→ What this task involves: Type the data below again exactly. Omit all pictures.

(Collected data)

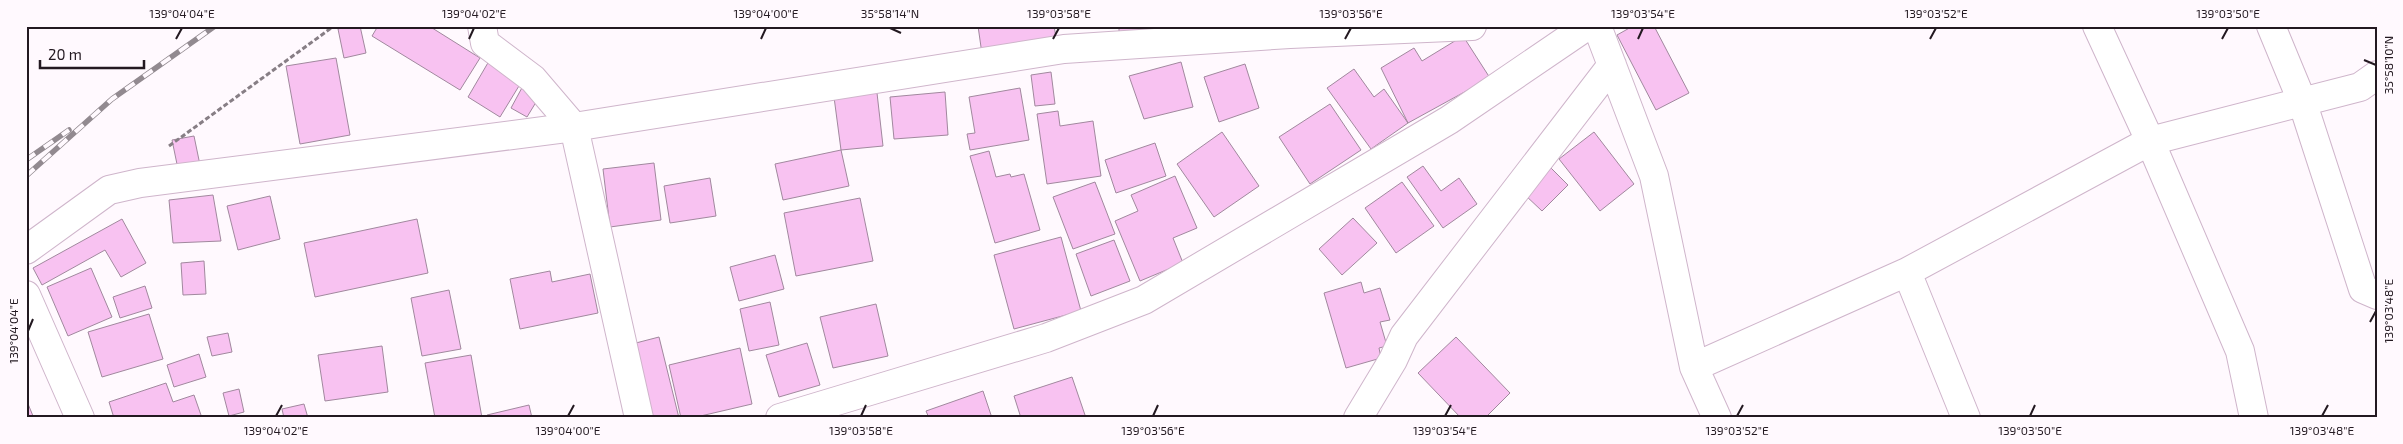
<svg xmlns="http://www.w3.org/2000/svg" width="2403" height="444" viewBox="0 0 2403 444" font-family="'Exo 2',sans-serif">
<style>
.building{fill:#f8c2f1;stroke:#a1889e}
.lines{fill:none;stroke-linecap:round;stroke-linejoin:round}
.minor-casing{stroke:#cfb5cb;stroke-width:30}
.path{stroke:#877e85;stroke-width:3;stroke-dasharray:5 2.5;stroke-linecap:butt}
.minor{stroke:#fff;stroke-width:28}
.rail-casing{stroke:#928a90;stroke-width:5.5}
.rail{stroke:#fff9fe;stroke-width:4;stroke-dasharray:11;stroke-linecap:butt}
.ticks{fill:none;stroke:#231921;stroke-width:2}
.neatline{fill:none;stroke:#231921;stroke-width:2}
.ticks-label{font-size:12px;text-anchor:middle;fill:#231921}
</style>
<rect width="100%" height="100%" fill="#fff9fe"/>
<!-- building -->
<path class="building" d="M349 26H360L366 53 344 58 338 29Z
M378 26H429L480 58 460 90 372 36Z
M978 26H1054L1057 43 982 54Z
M1119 26H1187V31L1119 32Z
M1633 26H1654L1689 93 1656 110 1617 35Z
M1463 36 1490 78 1408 123 1381 68 1414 48 1422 61Z
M336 58 350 135 300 144 286 66Z
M489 61 522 81 500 117 468 97Z
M1181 62 1193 107 1144 119 1129 76Z
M1245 64 1259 108 1219 122 1204 77Z
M1354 69 1374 97 1384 89 1408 123 1371 149 1327 88Z
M1051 72 1055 104 1035 106 1031 75Z
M524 84 541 94 527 117 511 108Z
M1020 88 1029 140 970 150 967 134 975 133 969 97Z
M945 92 948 135 894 139 890 97Z
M877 93 883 146 841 150 834 97Z
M1330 104 1361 150 1310 184 1279 137Z
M1058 111 1060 126 1093 121 1101 176 1047 184 1037 114Z
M1222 132 1259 186 1214 217 1177 164Z
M1594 132 1634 184 1600 211 1559 159Z
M194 136 200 165 178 169 172 140Z
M1155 143 1166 176 1116 193 1105 160Z
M841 150 849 186 783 200 775 164Z
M989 151 996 177 1010 174 1011 177 1024 174 1040 230 995 243 970 156Z
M654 163 661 220 610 227 603 169Z
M1423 166 1441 191 1459 178 1477 204 1443 228 1407 177Z
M1550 167 1568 185 1542 211 1524 194Z
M1175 176 1197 228 1173 238 1183 263 1140 281 1115 221 1138 211 1131 195Z
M710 178 716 216 670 223 664 186Z
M1095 182 1115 234 1073 249 1053 197Z
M1402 182 1434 226 1396 253 1365 208Z
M213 195 221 241 173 243 169 200Z
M270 196 280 239 238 250 227 206Z
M860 198 873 261 796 276 784 213Z
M1353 218 1377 243 1342 275 1319 249Z
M122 219 146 263 121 277 105 250 42 285 33 268Z
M417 219 428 273 315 297 304 243Z
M1061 237 1081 311 1014 329 994 255Z
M1114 240 1130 281 1091 296 1076 254Z
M775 255 784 289 739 301 730 267Z
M204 261 206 294 183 295 181 263Z
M91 268 112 317 68 336 47 287Z
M550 271 552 282 590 274 598 313 520 329 510 279Z
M1361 282 1364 293 1380 288 1390 320 1380 322 1387 346 1379 348 1381 358 1346 368 1324 293Z
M145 286 152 308 120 318 113 297Z
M449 290 461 349 422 356 411 298Z
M770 302 779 345 749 351 740 309Z
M876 304 888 356 833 368 820 317Z
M149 314 163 359 102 377 88 332Z
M228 333 232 352 212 356 207 337Z
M659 337 679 418H650L632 344Z
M1456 337 1510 393 1485 418H1461L1418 373Z
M807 343 820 385 779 397 766 355Z
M382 346 388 392 325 401 318 355Z
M740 348 752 404 692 418H681L669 365Z
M199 354 206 377 174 387 167 365Z
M471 355 482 418H435L425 363Z
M1072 377 1086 418H1021L1014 396Z
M166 383 173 402 194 395 202 418H114L109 402Z
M239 389 244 412 229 416 223 393Z
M983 391 992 418H929L926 411Z
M26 399 33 416 28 418H26Z
M304 404 308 418H284L282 409Z
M529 405 532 418H487V415Z"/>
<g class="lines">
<!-- minor casing -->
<g class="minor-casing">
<path id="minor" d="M482 26 485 43 533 79 574 127 639 418
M1597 26 1654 176 1694 367 1717 418
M2097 26 2150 141 2240 351 2254 418
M2271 26 2302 101 2363 289 2377 295
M26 250 109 190 140 183 574 127 1064 49 1290 34 1472 26
M1907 272 1966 418
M26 295 80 418
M1694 367 1907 272 2150 141 2360 87 2377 75
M780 418 1046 338 1144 300 1449 120 1587 26
M1358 418 1393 360 1404 336 1612 65"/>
</g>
<!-- path -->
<path class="path" d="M169 146 334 26"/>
<!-- minor -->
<use href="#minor" class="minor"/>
<!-- rail casing -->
<g class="rail-casing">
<path id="rail" d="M26 160 69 130
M26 176 112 99 215 26"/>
</g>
<!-- rail -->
<use href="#rail" class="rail"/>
</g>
<!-- ticks -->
<path class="ticks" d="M890 28 901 33M176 39 182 28M469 39 474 28M761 39 766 28M1053 39 1059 28M1345 39 1351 28M1638 39 1643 28M1930 39 1936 28M2222 39 2228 28M2364 60 2376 65M2370 322 2376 311M28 331 33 319M276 416 282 405M568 416 574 405M861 416 866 405M1153 416 1158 405M1445 416 1451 405M1737 416 1743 405M2030 416 2035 405M2322 416 2328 405"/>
<!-- border -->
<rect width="2403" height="444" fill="none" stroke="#fff9fe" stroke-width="55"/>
<!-- scale -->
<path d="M40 60v8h104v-8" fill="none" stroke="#231921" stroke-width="2.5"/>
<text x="48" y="60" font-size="15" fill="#231921" stroke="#fff9fe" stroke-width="4" paint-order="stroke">20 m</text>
<rect x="28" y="28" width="2348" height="388" class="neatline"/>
<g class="ticks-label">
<text x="182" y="18">139°04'04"E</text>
<text x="474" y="18">139°04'02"E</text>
<text x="766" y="18">139°04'00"E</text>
<text x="890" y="18">35°58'14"N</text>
<text x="1059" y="18">139°03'58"E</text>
<text x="1351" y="18">139°03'56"E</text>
<text x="1643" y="18">139°03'54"E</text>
<text x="1936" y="18">139°03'52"E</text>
<text x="2228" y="18">139°03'50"E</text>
<text transform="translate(2389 65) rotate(-90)" y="4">35°58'10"N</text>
<text transform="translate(2389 311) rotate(-90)" y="4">139°03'48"E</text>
<text transform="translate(14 331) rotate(-90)" y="4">139°04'04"E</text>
<text x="276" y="435">139°04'02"E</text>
<text x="568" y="435">139°04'00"E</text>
<text x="861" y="435">139°03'58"E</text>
<text x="1153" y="435">139°03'56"E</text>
<text x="1445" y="435">139°03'54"E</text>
<text x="1737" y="435">139°03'52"E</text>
<text x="2030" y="435">139°03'50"E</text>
<text x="2322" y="435">139°03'48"E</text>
</g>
</svg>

→ Finished exercise:
<svg xmlns="http://www.w3.org/2000/svg" width="2403" height="444" viewBox="0 0 2403 444" font-family="'Exo 2',sans-serif">
<style>
.building{fill:#f8c2f1;stroke:#a1889e}
.lines{fill:none;stroke-linecap:round;stroke-linejoin:round}
.minor-casing{stroke:#cfb5cb;stroke-width:30}
.path{stroke:#877e85;stroke-width:3;stroke-dasharray:5 2.5;stroke-linecap:butt}
.minor{stroke:#fff;stroke-width:28}
.rail-casing{stroke:#928a90;stroke-width:5.5}
.rail{stroke:#fff9fe;stroke-width:4;stroke-dasharray:11;stroke-linecap:butt}
.ticks{fill:none;stroke:#231921;stroke-width:2}
.neatline{fill:none;stroke:#231921;stroke-width:2}
.ticks-label{font-size:12px;text-anchor:middle;fill:#231921}
</style>
<rect width="100%" height="100%" fill="#fff9fe"/>
<!-- building -->
<path class="building" d="M349 26H360L366 53 344 58 338 29Z
M378 26H429L480 58 460 90 372 36Z
M978 26H1054L1057 43 982 54Z
M1119 26H1187V31L1119 32Z
M1633 26H1654L1689 93 1656 110 1617 35Z
M1463 36 1490 78 1408 123 1381 68 1414 48 1422 61Z
M336 58 350 135 300 144 286 66Z
M489 61 522 81 500 117 468 97Z
M1181 62 1193 107 1144 119 1129 76Z
M1245 64 1259 108 1219 122 1204 77Z
M1354 69 1374 97 1384 89 1408 123 1371 149 1327 88Z
M1051 72 1055 104 1035 106 1031 75Z
M524 84 541 94 527 117 511 108Z
M1020 88 1029 140 970 150 967 134 975 133 969 97Z
M945 92 948 135 894 139 890 97Z
M877 93 883 146 841 150 834 97Z
M1330 104 1361 150 1310 184 1279 137Z
M1058 111 1060 126 1093 121 1101 176 1047 184 1037 114Z
M1222 132 1259 186 1214 217 1177 164Z
M1594 132 1634 184 1600 211 1559 159Z
M194 136 200 165 178 169 172 140Z
M1155 143 1166 176 1116 193 1105 160Z
M841 150 849 186 783 200 775 164Z
M989 151 996 177 1010 174 1011 177 1024 174 1040 230 995 243 970 156Z
M654 163 661 220 610 227 603 169Z
M1423 166 1441 191 1459 178 1477 204 1443 228 1407 177Z
M1550 167 1568 185 1542 211 1524 194Z
M1175 176 1197 228 1173 238 1183 263 1140 281 1115 221 1138 211 1131 195Z
M710 178 716 216 670 223 664 186Z
M1095 182 1115 234 1073 249 1053 197Z
M1402 182 1434 226 1396 253 1365 208Z
M213 195 221 241 173 243 169 200Z
M270 196 280 239 238 250 227 206Z
M860 198 873 261 796 276 784 213Z
M1353 218 1377 243 1342 275 1319 249Z
M122 219 146 263 121 277 105 250 42 285 33 268Z
M417 219 428 273 315 297 304 243Z
M1061 237 1081 311 1014 329 994 255Z
M1114 240 1130 281 1091 296 1076 254Z
M775 255 784 289 739 301 730 267Z
M204 261 206 294 183 295 181 263Z
M91 268 112 317 68 336 47 287Z
M550 271 552 282 590 274 598 313 520 329 510 279Z
M1361 282 1364 293 1380 288 1390 320 1380 322 1387 346 1379 348 1381 358 1346 368 1324 293Z
M145 286 152 308 120 318 113 297Z
M449 290 461 349 422 356 411 298Z
M770 302 779 345 749 351 740 309Z
M876 304 888 356 833 368 820 317Z
M149 314 163 359 102 377 88 332Z
M228 333 232 352 212 356 207 337Z
M659 337 679 418H650L632 344Z
M1456 337 1510 393 1485 418H1461L1418 373Z
M807 343 820 385 779 397 766 355Z
M382 346 388 392 325 401 318 355Z
M740 348 752 404 692 418H681L669 365Z
M199 354 206 377 174 387 167 365Z
M471 355 482 418H435L425 363Z
M1072 377 1086 418H1021L1014 396Z
M166 383 173 402 194 395 202 418H114L109 402Z
M239 389 244 412 229 416 223 393Z
M983 391 992 418H929L926 411Z
M26 399 33 416 28 418H26Z
M304 404 308 418H284L282 409Z
M529 405 532 418H487V415Z"/>
<g class="lines">
<!-- minor casing -->
<g class="minor-casing">
<path id="minor" d="M482 26 485 43 533 79 574 127 639 418
M1597 26 1654 176 1694 367 1717 418
M2097 26 2150 141 2240 351 2254 418
M2271 26 2302 101 2363 289 2377 295
M26 250 109 190 140 183 574 127 1064 49 1290 34 1472 26
M1907 272 1966 418
M26 295 80 418
M1694 367 1907 272 2150 141 2360 87 2377 75
M780 418 1046 338 1144 300 1449 120 1587 26
M1358 418 1393 360 1404 336 1612 65"/>
</g>
<!-- path -->
<path class="path" d="M169 146 334 26"/>
<!-- minor -->
<use href="#minor" class="minor"/>
<!-- rail casing -->
<g class="rail-casing">
<path id="rail" d="M26 160 69 130
M26 176 112 99 215 26"/>
</g>
<!-- rail -->
<use href="#rail" class="rail"/>
</g>
<!-- ticks -->
<path class="ticks" d="M890 28 901 33M176 39 182 28M469 39 474 28M761 39 766 28M1053 39 1059 28M1345 39 1351 28M1638 39 1643 28M1930 39 1936 28M2222 39 2228 28M2364 60 2376 65M2370 322 2376 311M28 331 33 319M276 416 282 405M568 416 574 405M861 416 866 405M1153 416 1158 405M1445 416 1451 405M1737 416 1743 405M2030 416 2035 405M2322 416 2328 405"/>
<!-- border -->
<rect width="2403" height="444" fill="none" stroke="#fff9fe" stroke-width="55"/>
<!-- scale -->
<path d="M40 60v8h104v-8" fill="none" stroke="#231921" stroke-width="2.5"/>
<text x="48" y="60" font-size="15" fill="#231921" stroke="#fff9fe" stroke-width="4" paint-order="stroke">20 m</text>
<rect x="28" y="28" width="2348" height="388" class="neatline"/>
<g class="ticks-label">
<text x="182" y="18">139°04'04"E</text>
<text x="474" y="18">139°04'02"E</text>
<text x="766" y="18">139°04'00"E</text>
<text x="890" y="18">35°58'14"N</text>
<text x="1059" y="18">139°03'58"E</text>
<text x="1351" y="18">139°03'56"E</text>
<text x="1643" y="18">139°03'54"E</text>
<text x="1936" y="18">139°03'52"E</text>
<text x="2228" y="18">139°03'50"E</text>
<text transform="translate(2389 65) rotate(-90)" y="4">35°58'10"N</text>
<text transform="translate(2389 311) rotate(-90)" y="4">139°03'48"E</text>
<text transform="translate(14 331) rotate(-90)" y="4">139°04'04"E</text>
<text x="276" y="435">139°04'02"E</text>
<text x="568" y="435">139°04'00"E</text>
<text x="861" y="435">139°03'58"E</text>
<text x="1153" y="435">139°03'56"E</text>
<text x="1445" y="435">139°03'54"E</text>
<text x="1737" y="435">139°03'52"E</text>
<text x="2030" y="435">139°03'50"E</text>
<text x="2322" y="435">139°03'48"E</text>
</g>
</svg>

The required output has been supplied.